##### Extrait du document
Le business florissant des passerelles de stockage

Mais dans ce cas, où sont stockées les données accessibles en cloud ? « Les données sont toujours stockées chez l’entreprise. C’est là le nouveau business des baies de stockage objet : de l’intérieur de l’entreprise, elles apparaissent comme des serveurs de fichiers classiques, en CIFS ou NFS, ou comme des SAN iSCSI, mais elles se connectent en mode S3 ou Swift vers du stockage en ligne, pour délivrer à la demande les documents et les données que les mobiles demandent aux services SaaS », dévoile Yves Pellemans. Et d’insister sur le fait que le Cloud ne sert ici que de relai vers les mobiles. « Franchement, les entreprises ne tiennent absolument pas à ce que l’accès à leurs documents de travail soit conditionné par une connexion Internet qui peut dysfonctionner », assène-t-il.

En clair, alors qu’EMC et NetApp déploient des trésors de marketing pour convaincre les entreprises qu’elles devraient se doter d’applications qui stockent leurs données dans leurs datacenters en mode objet, celui-ci ne sert en définitive que de passerelle extérieure pour tromper les services SaaS quant à l’emplacement des informations. « Nous parlons d’ailleurs plutôt de passerelles de stockage Cloud, que de baies objet », fait remarquer Yves Pellemans.
##########
##### Données extraites
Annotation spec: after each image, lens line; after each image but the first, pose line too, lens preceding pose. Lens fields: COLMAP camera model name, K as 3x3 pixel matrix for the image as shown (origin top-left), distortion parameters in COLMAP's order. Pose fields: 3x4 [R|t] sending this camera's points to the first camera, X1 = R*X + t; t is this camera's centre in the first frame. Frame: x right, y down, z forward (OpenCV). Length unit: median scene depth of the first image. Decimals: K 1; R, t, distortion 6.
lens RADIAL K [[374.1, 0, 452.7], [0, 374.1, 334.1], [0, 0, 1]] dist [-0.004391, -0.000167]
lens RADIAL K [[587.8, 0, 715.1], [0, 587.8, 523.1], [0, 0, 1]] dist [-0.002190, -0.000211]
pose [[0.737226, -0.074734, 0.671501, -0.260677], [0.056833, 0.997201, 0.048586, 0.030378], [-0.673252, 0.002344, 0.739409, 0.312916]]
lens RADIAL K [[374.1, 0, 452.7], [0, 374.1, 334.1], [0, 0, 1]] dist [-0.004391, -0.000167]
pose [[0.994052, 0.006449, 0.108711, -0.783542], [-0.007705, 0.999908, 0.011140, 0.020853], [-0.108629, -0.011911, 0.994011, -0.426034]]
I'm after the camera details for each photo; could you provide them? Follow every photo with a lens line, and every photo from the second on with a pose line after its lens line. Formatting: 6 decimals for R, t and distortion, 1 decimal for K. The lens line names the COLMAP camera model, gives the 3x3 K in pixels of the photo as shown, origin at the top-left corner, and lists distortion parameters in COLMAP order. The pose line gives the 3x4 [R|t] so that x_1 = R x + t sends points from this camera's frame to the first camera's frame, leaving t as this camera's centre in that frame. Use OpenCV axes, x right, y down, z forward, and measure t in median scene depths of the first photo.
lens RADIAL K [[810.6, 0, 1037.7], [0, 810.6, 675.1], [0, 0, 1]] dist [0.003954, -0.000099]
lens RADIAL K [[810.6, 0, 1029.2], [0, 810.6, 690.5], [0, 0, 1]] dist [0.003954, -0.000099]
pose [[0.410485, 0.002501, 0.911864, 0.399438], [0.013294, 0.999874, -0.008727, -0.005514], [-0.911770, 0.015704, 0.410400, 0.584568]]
##########
#### Exercices proposés:
1. D'après l'extrait sur les passerelles de stockage, pourquoi les entreprises gardent-elles leurs données chez elles plutôt que de les confier au Cloud ? Répondez en une à trois phrases.
2. Les affirmations suivantes sont-elles conformes à l'extrait sur les passerelles de stockage ? Pour chacune, répondez par oui ou par non et citez les mots décisifs du texte.
(a) Les données accessibles en cloud sont stockées chez l'entreprise.
(b) Vues de l'intérieur de l'entreprise, les baies de stockage objet apparaissent comme des services SaaS.
(c) Yves Pellemans préfère parler de baies objet plutôt que de passerelles de stockage Cloud.

#### Corrigé des exercices:
1. Les entreprises ne veulent pas que l'accès à leurs documents de travail dépende d'une connexion Internet, qui peut mal fonctionner. Le Cloud ne sert donc que de relais vers les mobiles.

2.
(a) Oui : « Les données sont toujours stockées chez l’entreprise. »
(b) Non : « elles apparaissent comme des serveurs de fichiers classiques, en CIFS ou NFS, ou comme des SAN iSCSI »
(c) Non : « Nous parlons d’ailleurs plutôt de passerelles de stockage Cloud, que de baies objet »